#### PROBLEM TO WORK ON:
Starting at the top of the entries, write out again every line up to and including the one containing "longitude: -0.8643".

#### RECORDED DATA:
=======

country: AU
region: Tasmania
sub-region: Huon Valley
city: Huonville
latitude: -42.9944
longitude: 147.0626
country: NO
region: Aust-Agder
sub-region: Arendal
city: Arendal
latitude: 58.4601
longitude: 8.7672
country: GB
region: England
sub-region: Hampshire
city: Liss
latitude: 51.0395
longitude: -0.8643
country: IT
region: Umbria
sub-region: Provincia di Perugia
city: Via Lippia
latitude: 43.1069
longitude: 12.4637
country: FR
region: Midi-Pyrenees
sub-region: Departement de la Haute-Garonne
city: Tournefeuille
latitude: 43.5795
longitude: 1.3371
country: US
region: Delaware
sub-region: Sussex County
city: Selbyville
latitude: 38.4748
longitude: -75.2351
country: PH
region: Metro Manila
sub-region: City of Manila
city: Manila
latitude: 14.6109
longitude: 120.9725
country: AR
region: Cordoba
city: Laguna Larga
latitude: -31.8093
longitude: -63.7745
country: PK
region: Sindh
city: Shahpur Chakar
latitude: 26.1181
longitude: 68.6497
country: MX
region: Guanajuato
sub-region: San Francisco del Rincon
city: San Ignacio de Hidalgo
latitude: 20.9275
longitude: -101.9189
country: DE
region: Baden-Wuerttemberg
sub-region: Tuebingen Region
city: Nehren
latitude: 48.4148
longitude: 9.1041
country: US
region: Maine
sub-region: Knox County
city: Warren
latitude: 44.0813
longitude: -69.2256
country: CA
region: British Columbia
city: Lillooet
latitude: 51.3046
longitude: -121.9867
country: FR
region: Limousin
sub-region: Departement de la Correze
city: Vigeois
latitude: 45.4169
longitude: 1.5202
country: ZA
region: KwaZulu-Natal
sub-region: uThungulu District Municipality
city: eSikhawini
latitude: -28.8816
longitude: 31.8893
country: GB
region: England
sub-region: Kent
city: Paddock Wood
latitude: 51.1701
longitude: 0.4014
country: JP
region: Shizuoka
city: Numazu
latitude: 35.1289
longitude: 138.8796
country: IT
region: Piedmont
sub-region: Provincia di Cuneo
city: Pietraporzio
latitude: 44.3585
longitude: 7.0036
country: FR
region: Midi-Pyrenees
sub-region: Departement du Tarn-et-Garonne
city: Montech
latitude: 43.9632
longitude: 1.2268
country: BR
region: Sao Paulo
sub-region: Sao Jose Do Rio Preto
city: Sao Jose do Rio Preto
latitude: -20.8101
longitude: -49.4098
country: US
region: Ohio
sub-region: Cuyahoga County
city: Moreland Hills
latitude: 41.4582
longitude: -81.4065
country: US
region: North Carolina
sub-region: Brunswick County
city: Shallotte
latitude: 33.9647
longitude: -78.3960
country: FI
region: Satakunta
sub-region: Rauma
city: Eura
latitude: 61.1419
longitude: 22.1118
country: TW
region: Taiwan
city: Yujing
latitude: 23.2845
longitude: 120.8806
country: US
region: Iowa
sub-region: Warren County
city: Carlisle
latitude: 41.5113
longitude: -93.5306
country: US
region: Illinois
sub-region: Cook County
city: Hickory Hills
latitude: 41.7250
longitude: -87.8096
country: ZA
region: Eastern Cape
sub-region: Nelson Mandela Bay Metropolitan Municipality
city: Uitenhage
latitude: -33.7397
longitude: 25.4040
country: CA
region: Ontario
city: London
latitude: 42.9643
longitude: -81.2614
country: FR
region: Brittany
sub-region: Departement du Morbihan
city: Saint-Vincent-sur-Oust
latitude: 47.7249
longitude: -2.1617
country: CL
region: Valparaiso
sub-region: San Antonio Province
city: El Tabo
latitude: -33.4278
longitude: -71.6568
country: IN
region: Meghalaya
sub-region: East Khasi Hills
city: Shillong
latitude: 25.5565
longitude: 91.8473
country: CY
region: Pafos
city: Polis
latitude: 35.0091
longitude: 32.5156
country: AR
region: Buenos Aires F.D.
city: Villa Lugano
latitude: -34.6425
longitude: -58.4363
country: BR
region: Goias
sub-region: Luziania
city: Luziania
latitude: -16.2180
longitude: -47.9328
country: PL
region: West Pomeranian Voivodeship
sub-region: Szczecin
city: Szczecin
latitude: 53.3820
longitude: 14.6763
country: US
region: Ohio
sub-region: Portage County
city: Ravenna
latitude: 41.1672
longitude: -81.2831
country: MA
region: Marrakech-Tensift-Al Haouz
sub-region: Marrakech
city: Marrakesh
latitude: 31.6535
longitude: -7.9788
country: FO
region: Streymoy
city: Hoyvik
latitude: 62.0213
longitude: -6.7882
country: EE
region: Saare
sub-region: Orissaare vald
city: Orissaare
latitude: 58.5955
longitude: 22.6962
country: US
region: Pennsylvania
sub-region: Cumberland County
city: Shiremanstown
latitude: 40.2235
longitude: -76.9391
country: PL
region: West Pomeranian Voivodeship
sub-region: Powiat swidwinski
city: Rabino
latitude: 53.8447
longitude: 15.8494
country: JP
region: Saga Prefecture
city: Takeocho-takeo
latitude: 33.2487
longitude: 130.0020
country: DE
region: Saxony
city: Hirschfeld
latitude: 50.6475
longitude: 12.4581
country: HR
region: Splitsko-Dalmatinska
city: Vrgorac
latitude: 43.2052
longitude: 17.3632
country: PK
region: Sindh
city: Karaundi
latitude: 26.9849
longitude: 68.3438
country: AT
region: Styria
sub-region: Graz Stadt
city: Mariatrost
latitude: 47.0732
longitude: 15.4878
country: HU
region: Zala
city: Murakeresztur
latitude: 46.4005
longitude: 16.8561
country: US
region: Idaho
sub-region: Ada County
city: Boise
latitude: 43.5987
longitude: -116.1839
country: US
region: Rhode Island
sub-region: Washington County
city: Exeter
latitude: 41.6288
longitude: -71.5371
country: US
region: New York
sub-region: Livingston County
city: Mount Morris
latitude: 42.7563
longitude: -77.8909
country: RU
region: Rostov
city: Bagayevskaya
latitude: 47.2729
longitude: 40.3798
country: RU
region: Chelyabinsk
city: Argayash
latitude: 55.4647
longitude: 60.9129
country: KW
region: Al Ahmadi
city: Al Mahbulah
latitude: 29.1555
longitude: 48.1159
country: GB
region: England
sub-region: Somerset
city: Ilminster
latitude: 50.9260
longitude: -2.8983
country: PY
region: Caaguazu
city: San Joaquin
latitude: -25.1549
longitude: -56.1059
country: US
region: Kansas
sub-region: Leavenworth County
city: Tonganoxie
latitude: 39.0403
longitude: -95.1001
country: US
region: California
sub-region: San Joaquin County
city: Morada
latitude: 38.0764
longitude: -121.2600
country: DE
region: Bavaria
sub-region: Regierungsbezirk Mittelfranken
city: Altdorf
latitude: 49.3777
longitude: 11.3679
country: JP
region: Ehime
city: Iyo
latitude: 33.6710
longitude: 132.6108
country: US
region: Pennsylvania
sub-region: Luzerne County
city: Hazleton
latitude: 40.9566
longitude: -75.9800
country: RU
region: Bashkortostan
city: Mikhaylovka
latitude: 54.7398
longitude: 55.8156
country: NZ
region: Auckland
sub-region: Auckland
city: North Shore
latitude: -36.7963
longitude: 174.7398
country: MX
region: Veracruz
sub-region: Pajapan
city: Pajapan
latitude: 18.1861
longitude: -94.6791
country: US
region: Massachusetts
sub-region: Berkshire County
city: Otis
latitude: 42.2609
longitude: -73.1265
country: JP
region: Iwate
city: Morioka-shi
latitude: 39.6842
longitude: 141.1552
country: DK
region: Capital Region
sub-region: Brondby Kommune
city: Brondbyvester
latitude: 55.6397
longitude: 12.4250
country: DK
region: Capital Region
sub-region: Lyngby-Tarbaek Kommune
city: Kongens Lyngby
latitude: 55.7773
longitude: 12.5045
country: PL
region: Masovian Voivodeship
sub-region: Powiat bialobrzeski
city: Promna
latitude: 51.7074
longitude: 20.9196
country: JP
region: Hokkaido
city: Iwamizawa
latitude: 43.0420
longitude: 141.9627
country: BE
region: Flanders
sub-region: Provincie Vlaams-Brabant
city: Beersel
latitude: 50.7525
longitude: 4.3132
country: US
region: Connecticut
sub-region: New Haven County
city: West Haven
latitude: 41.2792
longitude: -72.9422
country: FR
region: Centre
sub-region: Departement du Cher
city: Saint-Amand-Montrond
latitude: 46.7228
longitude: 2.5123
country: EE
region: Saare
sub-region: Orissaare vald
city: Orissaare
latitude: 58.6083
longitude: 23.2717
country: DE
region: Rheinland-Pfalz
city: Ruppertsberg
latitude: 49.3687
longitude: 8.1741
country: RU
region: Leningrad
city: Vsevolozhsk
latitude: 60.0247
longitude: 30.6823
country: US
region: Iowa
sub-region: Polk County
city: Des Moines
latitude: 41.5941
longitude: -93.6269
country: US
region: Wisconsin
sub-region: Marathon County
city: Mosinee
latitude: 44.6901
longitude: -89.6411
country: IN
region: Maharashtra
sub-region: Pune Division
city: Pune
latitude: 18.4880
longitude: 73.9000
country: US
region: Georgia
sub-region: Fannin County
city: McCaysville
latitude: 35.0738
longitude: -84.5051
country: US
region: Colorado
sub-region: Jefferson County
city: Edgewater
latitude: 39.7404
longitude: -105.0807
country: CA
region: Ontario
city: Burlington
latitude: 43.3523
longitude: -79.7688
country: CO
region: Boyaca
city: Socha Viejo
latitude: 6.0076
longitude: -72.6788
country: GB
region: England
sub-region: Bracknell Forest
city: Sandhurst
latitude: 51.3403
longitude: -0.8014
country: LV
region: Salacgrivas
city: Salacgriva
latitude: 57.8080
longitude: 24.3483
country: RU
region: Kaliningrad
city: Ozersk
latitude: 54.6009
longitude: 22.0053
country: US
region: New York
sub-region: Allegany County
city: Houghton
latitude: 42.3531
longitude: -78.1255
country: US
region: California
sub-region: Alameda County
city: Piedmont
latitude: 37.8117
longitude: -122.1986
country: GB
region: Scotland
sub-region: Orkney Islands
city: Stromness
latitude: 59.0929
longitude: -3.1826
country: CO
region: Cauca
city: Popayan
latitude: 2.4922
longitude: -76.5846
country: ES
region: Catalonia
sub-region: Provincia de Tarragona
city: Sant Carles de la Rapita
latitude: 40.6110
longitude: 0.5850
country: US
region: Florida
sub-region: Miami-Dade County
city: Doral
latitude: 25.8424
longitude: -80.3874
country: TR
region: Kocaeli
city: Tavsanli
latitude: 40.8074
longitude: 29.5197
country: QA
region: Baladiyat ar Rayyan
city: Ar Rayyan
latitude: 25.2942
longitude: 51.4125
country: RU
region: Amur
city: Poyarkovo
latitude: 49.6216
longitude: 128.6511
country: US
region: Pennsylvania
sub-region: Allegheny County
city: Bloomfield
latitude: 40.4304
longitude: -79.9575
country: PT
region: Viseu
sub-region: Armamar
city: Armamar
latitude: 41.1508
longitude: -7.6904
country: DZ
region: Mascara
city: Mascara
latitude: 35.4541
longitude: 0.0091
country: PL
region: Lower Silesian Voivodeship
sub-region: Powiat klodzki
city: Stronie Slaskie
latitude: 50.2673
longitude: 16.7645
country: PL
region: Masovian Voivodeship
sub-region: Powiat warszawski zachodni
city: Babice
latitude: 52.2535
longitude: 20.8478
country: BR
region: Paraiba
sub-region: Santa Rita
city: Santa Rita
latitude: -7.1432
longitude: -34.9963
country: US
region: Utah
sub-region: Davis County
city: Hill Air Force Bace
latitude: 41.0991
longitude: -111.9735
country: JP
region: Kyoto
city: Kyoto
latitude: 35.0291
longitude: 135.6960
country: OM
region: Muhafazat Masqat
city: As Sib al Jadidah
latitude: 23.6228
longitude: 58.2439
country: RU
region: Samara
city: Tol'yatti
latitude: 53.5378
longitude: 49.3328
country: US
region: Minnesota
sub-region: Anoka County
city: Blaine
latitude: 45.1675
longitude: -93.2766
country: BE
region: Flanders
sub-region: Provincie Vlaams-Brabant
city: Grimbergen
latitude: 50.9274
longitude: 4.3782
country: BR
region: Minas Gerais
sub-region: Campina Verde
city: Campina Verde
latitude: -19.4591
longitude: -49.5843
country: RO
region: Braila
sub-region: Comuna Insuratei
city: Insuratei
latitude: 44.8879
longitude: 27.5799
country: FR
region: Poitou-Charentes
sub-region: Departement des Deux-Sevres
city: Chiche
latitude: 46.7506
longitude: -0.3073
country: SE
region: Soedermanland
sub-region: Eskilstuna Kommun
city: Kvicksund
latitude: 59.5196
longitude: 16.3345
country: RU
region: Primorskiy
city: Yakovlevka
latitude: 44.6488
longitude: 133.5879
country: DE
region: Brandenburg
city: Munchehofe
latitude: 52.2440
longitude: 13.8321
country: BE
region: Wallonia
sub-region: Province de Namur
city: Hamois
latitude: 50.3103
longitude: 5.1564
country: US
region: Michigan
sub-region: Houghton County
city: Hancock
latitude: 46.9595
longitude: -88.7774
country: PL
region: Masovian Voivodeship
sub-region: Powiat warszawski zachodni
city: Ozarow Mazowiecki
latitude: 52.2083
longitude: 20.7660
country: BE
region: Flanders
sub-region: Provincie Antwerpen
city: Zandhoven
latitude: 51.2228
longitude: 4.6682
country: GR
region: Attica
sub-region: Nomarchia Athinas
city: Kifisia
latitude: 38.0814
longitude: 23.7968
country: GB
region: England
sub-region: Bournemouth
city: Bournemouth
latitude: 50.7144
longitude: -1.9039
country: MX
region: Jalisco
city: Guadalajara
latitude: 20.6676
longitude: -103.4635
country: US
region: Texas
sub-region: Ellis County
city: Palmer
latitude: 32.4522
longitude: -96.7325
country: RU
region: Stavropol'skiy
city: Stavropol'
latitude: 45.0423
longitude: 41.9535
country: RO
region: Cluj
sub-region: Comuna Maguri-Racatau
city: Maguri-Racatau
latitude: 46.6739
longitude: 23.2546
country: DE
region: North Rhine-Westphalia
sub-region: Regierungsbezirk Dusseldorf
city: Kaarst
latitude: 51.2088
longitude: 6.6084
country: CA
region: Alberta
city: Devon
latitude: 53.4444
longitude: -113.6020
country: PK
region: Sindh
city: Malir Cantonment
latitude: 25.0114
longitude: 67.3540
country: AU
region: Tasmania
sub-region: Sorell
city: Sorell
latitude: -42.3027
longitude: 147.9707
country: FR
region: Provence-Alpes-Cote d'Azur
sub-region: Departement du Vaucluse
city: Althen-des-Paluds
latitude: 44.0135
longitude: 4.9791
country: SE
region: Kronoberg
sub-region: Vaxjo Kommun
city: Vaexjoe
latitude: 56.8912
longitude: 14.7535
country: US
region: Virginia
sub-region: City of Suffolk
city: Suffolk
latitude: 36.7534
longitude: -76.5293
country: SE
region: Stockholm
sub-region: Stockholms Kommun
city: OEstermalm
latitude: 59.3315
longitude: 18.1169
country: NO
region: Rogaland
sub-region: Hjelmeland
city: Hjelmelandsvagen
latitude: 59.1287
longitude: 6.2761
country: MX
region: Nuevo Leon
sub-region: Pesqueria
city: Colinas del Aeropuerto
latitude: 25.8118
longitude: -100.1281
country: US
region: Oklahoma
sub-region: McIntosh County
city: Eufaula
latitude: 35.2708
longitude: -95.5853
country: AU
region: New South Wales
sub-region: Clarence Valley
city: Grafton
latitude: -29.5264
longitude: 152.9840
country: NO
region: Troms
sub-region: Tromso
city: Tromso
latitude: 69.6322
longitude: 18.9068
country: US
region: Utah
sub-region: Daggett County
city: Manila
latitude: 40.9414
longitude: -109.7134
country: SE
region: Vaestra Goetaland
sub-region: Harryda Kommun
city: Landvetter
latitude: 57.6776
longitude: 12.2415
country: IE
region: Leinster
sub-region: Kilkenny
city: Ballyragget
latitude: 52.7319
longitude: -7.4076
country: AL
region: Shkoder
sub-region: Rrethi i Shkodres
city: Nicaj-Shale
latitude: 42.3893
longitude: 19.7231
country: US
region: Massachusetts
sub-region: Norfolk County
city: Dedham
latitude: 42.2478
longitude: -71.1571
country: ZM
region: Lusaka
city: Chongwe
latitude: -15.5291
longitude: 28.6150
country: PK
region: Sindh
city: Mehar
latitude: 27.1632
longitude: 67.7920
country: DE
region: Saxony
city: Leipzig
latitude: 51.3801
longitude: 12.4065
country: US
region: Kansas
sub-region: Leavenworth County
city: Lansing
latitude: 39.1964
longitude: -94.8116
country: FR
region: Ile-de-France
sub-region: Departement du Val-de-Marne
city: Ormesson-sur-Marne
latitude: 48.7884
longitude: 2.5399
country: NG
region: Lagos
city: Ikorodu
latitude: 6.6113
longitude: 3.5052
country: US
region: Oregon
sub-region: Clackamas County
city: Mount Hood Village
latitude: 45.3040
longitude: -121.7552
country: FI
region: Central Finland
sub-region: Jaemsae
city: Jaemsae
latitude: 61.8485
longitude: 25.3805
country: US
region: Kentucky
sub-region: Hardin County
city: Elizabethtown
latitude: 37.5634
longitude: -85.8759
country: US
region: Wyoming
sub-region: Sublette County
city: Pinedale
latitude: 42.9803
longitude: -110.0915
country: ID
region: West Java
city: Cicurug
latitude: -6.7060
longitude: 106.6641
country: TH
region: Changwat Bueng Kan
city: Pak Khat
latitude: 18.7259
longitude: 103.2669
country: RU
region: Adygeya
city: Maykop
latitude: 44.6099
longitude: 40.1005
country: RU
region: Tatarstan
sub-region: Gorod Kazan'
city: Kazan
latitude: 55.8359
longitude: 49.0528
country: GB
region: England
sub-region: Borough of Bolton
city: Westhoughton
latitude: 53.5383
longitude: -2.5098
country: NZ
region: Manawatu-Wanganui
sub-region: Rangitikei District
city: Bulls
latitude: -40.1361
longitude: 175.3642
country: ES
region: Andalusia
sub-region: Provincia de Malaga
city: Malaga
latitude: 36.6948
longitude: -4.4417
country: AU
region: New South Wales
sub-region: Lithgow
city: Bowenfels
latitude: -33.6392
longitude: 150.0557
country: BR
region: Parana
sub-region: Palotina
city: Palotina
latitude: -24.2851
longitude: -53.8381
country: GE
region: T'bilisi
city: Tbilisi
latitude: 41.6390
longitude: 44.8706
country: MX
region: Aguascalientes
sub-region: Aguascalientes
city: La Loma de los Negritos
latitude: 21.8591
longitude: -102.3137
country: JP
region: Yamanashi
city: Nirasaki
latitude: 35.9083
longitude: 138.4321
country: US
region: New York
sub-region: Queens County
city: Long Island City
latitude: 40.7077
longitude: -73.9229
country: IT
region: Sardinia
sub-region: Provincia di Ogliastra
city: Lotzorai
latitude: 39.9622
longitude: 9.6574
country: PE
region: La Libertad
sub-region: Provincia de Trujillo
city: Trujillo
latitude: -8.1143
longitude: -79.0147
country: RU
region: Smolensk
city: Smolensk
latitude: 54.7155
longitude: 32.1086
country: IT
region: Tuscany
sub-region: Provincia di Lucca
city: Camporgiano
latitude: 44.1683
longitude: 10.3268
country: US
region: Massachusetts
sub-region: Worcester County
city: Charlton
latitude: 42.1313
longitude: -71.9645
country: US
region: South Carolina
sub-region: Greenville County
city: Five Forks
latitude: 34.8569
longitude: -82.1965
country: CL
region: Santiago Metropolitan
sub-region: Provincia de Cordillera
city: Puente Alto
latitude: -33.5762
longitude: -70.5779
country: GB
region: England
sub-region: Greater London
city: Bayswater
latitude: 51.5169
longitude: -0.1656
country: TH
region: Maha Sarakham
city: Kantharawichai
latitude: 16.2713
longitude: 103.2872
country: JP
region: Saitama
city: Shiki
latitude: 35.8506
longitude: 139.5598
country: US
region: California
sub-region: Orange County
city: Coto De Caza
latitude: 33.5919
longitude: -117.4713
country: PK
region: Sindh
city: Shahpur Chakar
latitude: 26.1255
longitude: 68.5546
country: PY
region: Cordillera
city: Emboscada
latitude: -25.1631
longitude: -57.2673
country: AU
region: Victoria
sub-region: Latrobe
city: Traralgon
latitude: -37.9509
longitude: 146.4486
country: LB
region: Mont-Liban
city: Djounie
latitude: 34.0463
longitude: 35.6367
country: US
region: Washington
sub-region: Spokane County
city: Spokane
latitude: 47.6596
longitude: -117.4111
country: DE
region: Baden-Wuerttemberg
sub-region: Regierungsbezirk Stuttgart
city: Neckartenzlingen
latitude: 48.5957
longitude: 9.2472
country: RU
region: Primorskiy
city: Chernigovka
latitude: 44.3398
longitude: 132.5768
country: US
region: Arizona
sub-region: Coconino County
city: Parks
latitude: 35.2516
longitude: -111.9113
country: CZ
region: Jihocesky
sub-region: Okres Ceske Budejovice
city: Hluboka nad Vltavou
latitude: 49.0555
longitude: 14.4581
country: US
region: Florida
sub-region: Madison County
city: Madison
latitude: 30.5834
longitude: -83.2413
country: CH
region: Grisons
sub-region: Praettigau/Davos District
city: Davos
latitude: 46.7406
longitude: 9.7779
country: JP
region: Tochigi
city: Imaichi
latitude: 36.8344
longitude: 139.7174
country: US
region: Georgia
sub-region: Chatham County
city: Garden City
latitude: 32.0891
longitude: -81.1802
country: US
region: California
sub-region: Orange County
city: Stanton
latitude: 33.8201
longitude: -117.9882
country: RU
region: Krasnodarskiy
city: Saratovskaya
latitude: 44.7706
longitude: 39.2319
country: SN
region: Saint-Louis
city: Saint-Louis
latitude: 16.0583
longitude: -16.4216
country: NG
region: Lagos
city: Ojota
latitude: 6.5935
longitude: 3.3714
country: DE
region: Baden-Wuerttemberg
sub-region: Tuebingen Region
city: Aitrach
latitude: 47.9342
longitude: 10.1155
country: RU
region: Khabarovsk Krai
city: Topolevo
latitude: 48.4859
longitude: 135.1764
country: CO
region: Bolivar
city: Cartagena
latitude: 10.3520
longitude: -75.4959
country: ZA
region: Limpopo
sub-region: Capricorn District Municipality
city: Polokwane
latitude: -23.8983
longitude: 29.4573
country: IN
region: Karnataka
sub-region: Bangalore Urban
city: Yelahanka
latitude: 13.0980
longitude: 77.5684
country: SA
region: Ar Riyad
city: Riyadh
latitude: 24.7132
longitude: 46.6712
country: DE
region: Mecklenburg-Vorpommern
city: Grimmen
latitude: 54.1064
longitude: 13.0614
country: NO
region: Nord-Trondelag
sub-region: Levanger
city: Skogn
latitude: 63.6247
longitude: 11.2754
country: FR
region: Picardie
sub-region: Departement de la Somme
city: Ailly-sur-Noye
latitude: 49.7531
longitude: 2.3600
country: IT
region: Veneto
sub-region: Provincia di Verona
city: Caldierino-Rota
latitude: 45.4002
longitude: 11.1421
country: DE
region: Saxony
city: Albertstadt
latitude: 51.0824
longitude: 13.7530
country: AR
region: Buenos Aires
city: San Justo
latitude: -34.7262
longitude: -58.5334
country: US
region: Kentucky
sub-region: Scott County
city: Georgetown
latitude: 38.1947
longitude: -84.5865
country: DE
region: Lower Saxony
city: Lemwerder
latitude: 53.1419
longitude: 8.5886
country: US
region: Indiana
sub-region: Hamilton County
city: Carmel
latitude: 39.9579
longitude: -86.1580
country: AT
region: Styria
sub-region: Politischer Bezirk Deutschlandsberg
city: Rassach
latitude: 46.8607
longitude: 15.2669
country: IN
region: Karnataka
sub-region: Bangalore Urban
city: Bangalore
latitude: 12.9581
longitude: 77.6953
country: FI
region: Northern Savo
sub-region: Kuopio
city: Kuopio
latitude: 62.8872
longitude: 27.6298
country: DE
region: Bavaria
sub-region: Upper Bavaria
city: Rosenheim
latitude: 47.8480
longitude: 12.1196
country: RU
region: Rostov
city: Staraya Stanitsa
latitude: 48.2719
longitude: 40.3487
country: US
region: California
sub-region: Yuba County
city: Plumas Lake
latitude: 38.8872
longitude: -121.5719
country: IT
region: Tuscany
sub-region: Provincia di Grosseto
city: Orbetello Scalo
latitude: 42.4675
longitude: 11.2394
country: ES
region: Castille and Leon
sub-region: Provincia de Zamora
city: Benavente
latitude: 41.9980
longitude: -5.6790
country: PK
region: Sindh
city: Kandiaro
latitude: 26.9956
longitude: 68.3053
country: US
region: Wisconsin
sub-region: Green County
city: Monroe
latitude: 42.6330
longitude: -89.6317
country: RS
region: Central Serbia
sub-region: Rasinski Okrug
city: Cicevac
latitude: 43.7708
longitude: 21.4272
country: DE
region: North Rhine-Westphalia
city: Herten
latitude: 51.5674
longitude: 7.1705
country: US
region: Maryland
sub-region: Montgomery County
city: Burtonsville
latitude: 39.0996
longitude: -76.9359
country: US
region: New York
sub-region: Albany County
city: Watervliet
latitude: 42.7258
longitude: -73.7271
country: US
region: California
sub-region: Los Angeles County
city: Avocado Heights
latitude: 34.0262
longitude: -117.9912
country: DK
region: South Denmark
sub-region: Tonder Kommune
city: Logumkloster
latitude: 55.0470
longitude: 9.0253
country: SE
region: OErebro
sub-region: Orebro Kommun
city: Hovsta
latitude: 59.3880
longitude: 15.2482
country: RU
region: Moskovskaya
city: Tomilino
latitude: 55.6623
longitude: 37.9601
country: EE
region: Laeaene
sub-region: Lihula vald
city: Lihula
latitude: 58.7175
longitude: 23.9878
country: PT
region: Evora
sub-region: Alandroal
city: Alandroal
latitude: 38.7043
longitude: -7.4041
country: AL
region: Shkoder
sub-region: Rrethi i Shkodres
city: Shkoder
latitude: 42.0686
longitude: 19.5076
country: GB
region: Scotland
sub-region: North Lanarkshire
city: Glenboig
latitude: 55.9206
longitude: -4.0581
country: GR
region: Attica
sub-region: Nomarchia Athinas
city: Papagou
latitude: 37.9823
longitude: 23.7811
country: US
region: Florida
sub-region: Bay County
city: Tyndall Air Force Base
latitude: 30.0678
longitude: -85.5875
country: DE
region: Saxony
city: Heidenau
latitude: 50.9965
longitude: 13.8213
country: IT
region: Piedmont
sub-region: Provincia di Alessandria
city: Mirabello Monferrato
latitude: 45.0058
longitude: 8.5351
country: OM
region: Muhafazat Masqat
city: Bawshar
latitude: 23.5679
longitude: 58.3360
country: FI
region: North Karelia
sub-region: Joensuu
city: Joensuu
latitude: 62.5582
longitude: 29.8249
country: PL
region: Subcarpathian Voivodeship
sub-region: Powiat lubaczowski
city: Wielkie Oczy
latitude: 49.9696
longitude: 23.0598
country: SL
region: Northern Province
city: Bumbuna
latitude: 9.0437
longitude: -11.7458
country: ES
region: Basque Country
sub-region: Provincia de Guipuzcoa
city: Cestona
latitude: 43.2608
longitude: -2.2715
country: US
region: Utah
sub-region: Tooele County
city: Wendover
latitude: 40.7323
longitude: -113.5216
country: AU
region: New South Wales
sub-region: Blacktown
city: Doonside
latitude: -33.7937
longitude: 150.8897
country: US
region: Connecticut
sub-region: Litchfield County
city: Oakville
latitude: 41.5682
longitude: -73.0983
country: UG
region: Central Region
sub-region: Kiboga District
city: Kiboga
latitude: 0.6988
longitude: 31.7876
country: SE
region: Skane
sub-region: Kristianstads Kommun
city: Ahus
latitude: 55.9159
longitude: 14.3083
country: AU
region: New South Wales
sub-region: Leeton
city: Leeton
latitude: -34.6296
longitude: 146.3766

=======

#### TASK ANSWER:
country: AU
region: Tasmania
sub-region: Huon Valley
city: Huonville
latitude: -42.9944
longitude: 147.0626
country: NO
region: Aust-Agder
sub-region: Arendal
city: Arendal
latitude: 58.4601
longitude: 8.7672
country: GB
region: England
sub-region: Hampshire
city: Liss
latitude: 51.0395
longitude: -0.8643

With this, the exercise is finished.